**Task item:** The result should be the listing below, restated exactly, with its pictures left out.

**Information provided:**
□ □ □ □ □ □ □

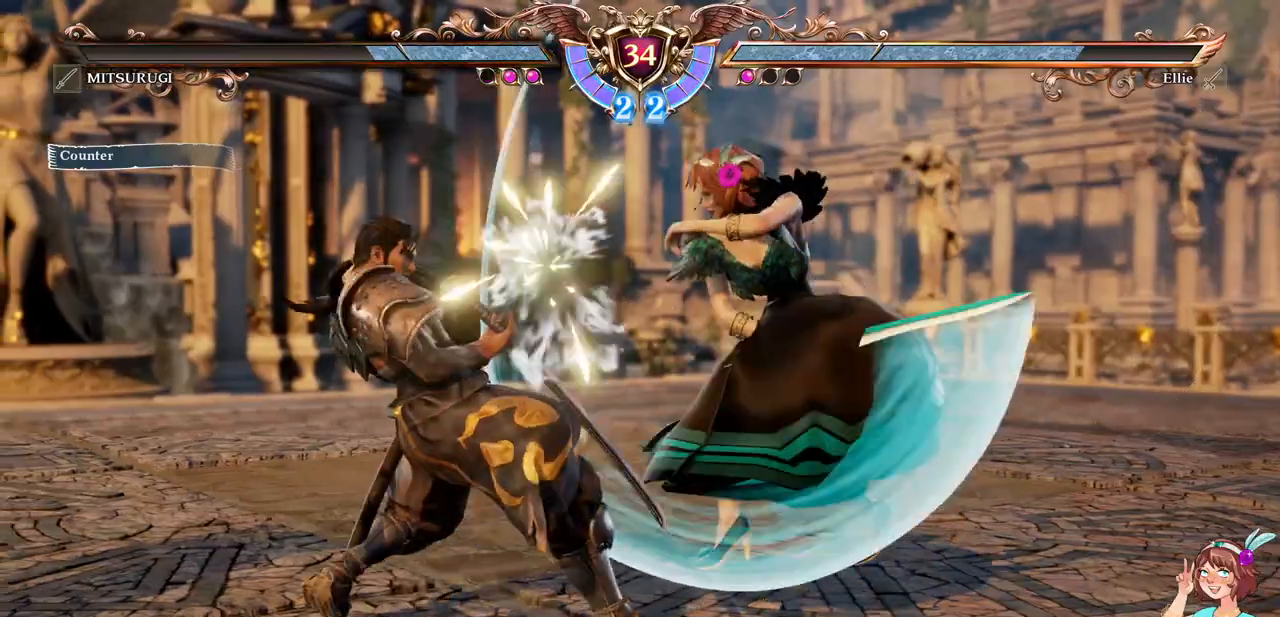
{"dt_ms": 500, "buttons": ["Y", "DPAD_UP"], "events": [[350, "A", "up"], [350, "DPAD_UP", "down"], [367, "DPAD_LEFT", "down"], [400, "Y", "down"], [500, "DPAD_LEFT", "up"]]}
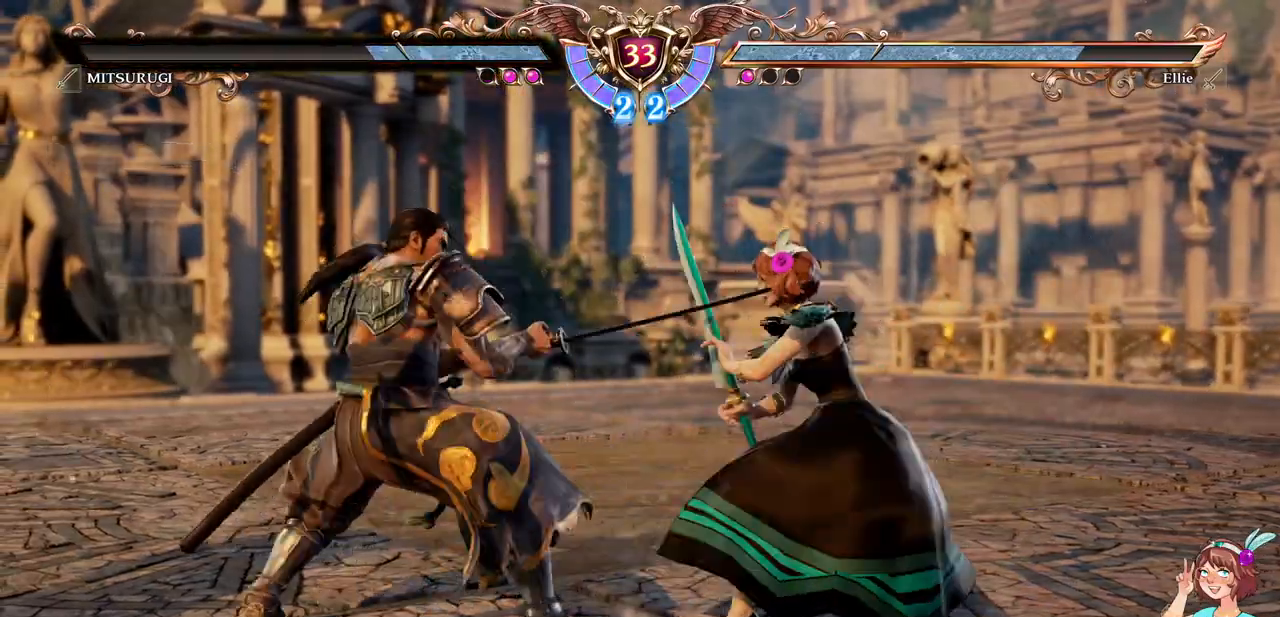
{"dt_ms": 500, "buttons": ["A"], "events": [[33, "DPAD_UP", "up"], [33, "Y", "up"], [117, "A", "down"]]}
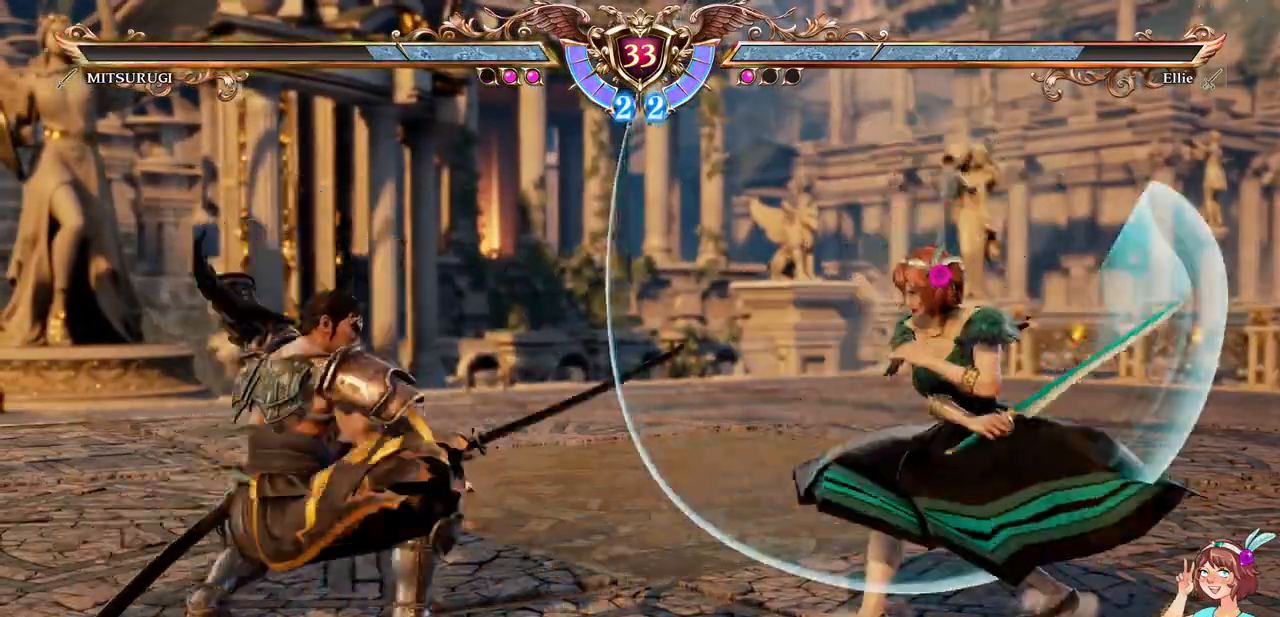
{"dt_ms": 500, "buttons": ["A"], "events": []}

□ □ □ □ □ □ □

**Result of the exercise:**
{"dt_ms": 500, "buttons": ["Y", "DPAD_UP"], "events": [[350, "A", "up"], [350, "DPAD_UP", "down"], [367, "DPAD_LEFT", "down"], [400, "Y", "down"], [500, "DPAD_LEFT", "up"]]}
{"dt_ms": 500, "buttons": ["A"], "events": [[33, "DPAD_UP", "up"], [33, "Y", "up"], [117, "A", "down"]]}
{"dt_ms": 500, "buttons": ["A"], "events": []}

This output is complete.